DATA FOR PROCESSING: Begin
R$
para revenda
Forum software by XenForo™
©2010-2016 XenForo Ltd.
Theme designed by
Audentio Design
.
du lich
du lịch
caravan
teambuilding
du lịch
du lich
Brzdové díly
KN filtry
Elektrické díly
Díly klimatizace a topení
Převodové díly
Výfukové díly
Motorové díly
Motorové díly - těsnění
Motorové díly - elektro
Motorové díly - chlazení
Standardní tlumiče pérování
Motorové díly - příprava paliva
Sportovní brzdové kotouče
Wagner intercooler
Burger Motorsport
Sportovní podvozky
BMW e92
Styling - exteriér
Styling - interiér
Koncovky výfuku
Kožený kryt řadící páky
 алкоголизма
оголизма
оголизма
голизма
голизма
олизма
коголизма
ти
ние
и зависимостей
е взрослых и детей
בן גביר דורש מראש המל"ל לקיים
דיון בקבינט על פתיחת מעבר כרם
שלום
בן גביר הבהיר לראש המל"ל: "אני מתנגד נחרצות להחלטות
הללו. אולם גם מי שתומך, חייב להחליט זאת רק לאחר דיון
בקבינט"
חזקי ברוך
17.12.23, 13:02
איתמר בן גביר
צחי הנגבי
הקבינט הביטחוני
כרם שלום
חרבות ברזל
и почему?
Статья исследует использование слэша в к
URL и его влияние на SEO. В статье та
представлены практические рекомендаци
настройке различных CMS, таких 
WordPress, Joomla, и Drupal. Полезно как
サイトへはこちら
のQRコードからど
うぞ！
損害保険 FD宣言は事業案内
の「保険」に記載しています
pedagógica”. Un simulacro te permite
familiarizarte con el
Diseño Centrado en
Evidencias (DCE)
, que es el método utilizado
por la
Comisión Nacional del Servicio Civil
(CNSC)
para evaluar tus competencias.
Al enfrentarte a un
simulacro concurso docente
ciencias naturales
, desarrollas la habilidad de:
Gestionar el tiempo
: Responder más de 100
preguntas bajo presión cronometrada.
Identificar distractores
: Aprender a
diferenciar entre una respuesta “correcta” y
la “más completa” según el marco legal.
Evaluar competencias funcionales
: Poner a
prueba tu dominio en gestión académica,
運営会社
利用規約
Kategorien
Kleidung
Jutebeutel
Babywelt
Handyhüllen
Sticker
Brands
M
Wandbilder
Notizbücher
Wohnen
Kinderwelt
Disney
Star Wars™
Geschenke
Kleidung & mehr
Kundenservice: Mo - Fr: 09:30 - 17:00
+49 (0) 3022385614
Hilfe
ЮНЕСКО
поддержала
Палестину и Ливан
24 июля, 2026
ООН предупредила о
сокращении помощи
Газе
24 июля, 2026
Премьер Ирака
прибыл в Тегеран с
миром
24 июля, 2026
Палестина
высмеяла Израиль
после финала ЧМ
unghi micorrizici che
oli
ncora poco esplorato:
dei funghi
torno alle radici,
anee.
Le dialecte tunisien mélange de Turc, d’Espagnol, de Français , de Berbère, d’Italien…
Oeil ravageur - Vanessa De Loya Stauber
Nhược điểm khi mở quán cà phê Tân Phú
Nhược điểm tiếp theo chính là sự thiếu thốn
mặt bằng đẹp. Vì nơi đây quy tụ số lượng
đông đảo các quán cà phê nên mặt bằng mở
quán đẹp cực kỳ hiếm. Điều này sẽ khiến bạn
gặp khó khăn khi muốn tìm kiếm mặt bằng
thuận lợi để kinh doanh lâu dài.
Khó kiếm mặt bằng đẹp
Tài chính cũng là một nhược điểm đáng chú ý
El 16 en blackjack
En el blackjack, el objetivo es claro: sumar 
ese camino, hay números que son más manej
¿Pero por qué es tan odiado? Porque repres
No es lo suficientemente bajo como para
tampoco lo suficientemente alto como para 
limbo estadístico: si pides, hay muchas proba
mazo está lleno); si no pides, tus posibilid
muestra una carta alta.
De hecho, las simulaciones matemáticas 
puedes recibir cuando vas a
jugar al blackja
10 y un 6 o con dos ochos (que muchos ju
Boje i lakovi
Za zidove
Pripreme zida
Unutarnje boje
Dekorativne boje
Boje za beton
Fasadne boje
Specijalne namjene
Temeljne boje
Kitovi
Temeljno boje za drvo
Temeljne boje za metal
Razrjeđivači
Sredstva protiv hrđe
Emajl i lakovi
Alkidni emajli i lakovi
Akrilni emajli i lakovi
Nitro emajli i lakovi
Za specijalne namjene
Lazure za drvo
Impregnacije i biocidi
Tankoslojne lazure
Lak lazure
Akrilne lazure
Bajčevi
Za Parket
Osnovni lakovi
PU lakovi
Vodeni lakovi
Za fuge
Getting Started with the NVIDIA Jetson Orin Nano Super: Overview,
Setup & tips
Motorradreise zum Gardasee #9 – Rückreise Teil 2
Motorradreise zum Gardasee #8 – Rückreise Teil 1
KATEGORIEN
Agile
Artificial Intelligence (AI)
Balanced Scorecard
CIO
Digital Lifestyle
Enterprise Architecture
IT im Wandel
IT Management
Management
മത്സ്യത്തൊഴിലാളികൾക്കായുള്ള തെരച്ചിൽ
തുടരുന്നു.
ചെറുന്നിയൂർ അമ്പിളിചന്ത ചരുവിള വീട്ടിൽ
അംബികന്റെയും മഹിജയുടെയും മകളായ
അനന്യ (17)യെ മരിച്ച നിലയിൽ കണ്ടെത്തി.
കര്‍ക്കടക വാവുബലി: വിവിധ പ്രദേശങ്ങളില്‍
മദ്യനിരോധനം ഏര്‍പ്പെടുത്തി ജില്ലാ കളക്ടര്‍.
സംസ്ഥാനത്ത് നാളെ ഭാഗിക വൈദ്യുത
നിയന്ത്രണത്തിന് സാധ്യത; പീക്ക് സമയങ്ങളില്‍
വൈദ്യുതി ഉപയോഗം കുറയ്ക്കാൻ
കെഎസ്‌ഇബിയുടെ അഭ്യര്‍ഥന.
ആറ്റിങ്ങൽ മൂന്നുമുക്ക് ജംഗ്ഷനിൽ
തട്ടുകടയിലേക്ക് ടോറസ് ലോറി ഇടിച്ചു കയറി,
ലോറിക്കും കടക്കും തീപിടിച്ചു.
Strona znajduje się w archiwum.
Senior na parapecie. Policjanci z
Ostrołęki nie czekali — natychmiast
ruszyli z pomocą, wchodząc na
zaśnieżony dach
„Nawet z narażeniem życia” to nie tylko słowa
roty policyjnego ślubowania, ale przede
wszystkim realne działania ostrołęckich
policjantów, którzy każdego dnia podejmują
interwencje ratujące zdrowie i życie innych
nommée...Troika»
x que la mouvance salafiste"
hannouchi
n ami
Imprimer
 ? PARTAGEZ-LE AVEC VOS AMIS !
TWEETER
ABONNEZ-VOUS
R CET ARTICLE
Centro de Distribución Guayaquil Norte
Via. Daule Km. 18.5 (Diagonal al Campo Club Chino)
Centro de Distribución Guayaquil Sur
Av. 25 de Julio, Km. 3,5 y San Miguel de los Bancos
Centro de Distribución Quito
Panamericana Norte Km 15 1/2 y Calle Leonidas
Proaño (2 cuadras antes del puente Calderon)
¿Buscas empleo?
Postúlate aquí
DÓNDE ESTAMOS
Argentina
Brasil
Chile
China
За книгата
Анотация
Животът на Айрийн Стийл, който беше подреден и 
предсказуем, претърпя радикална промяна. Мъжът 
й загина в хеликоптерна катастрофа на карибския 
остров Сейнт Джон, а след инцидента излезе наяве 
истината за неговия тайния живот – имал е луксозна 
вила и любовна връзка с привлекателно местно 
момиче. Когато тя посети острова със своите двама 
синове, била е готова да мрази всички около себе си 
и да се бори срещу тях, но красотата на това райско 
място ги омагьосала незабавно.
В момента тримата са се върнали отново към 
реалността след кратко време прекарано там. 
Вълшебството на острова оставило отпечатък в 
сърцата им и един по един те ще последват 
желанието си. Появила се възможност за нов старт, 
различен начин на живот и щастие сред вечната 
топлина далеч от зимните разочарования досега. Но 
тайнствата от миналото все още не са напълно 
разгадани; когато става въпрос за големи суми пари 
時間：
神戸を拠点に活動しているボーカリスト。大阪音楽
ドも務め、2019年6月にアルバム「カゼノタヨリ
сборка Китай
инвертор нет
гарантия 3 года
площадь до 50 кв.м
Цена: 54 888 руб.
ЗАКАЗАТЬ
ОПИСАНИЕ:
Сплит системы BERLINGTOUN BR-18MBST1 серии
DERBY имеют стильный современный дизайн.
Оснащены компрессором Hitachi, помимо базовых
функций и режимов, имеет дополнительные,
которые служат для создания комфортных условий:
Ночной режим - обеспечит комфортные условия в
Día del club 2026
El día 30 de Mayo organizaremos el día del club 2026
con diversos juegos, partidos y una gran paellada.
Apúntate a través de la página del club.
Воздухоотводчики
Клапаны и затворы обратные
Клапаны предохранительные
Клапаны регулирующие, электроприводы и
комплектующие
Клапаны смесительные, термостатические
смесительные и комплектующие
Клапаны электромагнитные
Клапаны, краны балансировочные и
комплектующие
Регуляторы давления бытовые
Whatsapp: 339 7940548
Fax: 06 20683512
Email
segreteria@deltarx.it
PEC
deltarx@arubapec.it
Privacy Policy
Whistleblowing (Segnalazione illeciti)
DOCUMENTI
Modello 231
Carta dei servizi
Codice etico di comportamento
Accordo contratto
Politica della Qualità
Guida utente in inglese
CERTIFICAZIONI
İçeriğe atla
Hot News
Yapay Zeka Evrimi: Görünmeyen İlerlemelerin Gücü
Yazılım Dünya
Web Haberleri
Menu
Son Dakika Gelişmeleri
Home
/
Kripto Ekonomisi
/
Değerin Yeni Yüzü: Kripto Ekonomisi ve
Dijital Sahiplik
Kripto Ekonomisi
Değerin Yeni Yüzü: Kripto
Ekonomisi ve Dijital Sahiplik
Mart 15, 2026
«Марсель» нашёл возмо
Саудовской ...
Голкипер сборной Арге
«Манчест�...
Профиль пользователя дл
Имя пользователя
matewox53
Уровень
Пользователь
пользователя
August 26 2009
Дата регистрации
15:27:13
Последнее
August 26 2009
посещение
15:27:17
DATA FOR PROCESSING: End
EXERCISE: Duplicate the material line for line, starting at its first line and ending with the line containing "Статья исследует использование слэша в к", including both of those lines.

EXERCISE RESULT:
R$
para revenda
Forum software by XenForo™
©2010-2016 XenForo Ltd.
Theme designed by
Audentio Design
.
du lich
du lịch
caravan
teambuilding
du lịch
du lich
Brzdové díly
KN filtry
Elektrické díly
Díly klimatizace a topení
Převodové díly
Výfukové díly
Motorové díly
Motorové díly - těsnění
Motorové díly - elektro
Motorové díly - chlazení
Standardní tlumiče pérování
Motorové díly - příprava paliva
Sportovní brzdové kotouče
Wagner intercooler
Burger Motorsport
Sportovní podvozky
BMW e92
Styling - exteriér
Styling - interiér
Koncovky výfuku
Kožený kryt řadící páky
 алкоголизма
оголизма
оголизма
голизма
голизма
олизма
коголизма
ти
ние
и зависимостей
е взрослых и детей
בן גביר דורש מראש המל"ל לקיים
דיון בקבינט על פתיחת מעבר כרם
שלום
בן גביר הבהיר לראש המל"ל: "אני מתנגד נחרצות להחלטות
הללו. אולם גם מי שתומך, חייב להחליט זאת רק לאחר דיון
בקבינט"
חזקי ברוך
17.12.23, 13:02
איתמר בן גביר
צחי הנגבי
הקבינט הביטחוני
כרם שלום
חרבות ברזל
и почему?
Статья исследует использование слэша в к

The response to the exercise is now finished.